At the outlet, the cooled inerting gas (2) is dry and can then be conveyed to distribution means (11) of the inerting gas (2) for injection as such into the volume (3) to make it inert. The distribution means (11) are well known and are constituted by distribution pipes, valves, flaps, valves ... The injection into the volume (3) is, for example, carried out by nozzles injection. A controller (12), connected to the fuel cell (4) and to the various equipment of the drying means (7), in particular the heat exchanger (8), the separation membrane (9) or the enthalpy wheel (10 ), the valves, pressure and humidity sensors, makes it possible to manage and control the production of blanketing gas (2) and its distribution.

Thus, the inerting system (1) makes it possible to generate and inject inerting gas (2) into a volume (3) of an aircraft, for example a fuel tank, for safety reasons in order to reduce the risk of explosion of the volume (3). The inerting gas (2) injected aims to make the volume (3) inert, that is to say that it makes it possible to reduce the rate of oxygen present in the said tank (s) (2), and in particular to keep this rate below a certain threshold, for example less than 12%.

The oxygen content present in the inerting gas (2) does not depend on the engine speed of the aircraft and therefore does not depend on the pressure profile. The pressure of the inerting gas (2) at the outlet of the fuel cell (4) fluctuates significantly less than with an inerting system taking air from the engines, and has no effect on the content oxygen present in the inerting gas (2). The purity of the inerting gas (2) is known and remains substantially constant throughout the mission of the aircraft. Air savings from aircraft engines are also achieved.

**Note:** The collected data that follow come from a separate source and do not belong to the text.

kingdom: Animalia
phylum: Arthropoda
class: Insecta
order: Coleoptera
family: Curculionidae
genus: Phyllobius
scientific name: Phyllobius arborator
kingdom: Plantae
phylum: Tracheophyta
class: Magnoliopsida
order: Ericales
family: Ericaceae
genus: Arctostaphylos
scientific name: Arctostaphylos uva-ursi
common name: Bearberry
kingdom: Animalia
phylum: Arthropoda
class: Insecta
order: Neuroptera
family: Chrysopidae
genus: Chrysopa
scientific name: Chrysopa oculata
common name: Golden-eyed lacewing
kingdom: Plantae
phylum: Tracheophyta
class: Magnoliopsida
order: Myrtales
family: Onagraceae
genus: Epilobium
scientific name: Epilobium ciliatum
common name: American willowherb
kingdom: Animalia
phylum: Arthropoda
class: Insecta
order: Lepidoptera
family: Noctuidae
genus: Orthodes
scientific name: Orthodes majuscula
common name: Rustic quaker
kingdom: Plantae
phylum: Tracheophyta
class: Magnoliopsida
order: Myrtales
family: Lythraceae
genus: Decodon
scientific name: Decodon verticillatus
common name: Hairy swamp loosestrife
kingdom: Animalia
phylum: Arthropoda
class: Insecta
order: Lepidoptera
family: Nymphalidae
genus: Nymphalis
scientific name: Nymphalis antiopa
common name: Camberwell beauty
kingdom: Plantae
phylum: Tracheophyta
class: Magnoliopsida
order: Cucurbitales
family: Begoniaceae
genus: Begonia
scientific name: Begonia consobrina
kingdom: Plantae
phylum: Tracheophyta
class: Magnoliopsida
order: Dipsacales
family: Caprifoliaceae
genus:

The present invention was achieved by going against certain prejudices, in particular the presence of hydrogen under pressure in an aircraft, the installation of new equipment whose maturity in the aeronautical field is not yet

-7 proven, such as humidity sensors, air / water permeation membranes, managing humid air in a cold environment, and placing a fuel cell (4) in an aircraft without yet having sufficient feedback on the average durations between failures, and on the dependability characteristics.

Claims (7)

claims 1. Inerting system (1) of at least one volume (3) in an aircraft, said system comprising at least one inerting gas generator (2), supplied with compressed air from a cabin passengers, and means (11) for distributing the inerting gas (2) in the volume (3) to be rendered inert, connected to the inerting gas generator (2), said inerting system (1) being characterized in that the inerting gas generator (2) comprises a fuel cell (4) having an outlet for gas (6) depleted in oxygen connected to drying means (7) of said gas. 2. System according to claim 1, characterized in that the drying means (7) comprise a heat exchanger (8). 3. System according to claim 1, characterized in that the drying means (7) comprise at least one air / water separation membrane (9). 4. System according to claim 1, characterized in that the drying means (7) comprise at least one enthalpy wheel (10). 5. System according to claim 1, characterized in that the drying means (7) comprise two successive drying equipment (8 and 9, 10). 6. System according to claim 5, characterized in that the drying means (7) comprise at least one air / water separation membrane (9) connected at the outlet of a heat exchanger (8). 7. System according to claim 5, characterized in that the drying means (7) comprise at least one enthalpy wheel (10) connected at the outlet of a heat exchanger (8).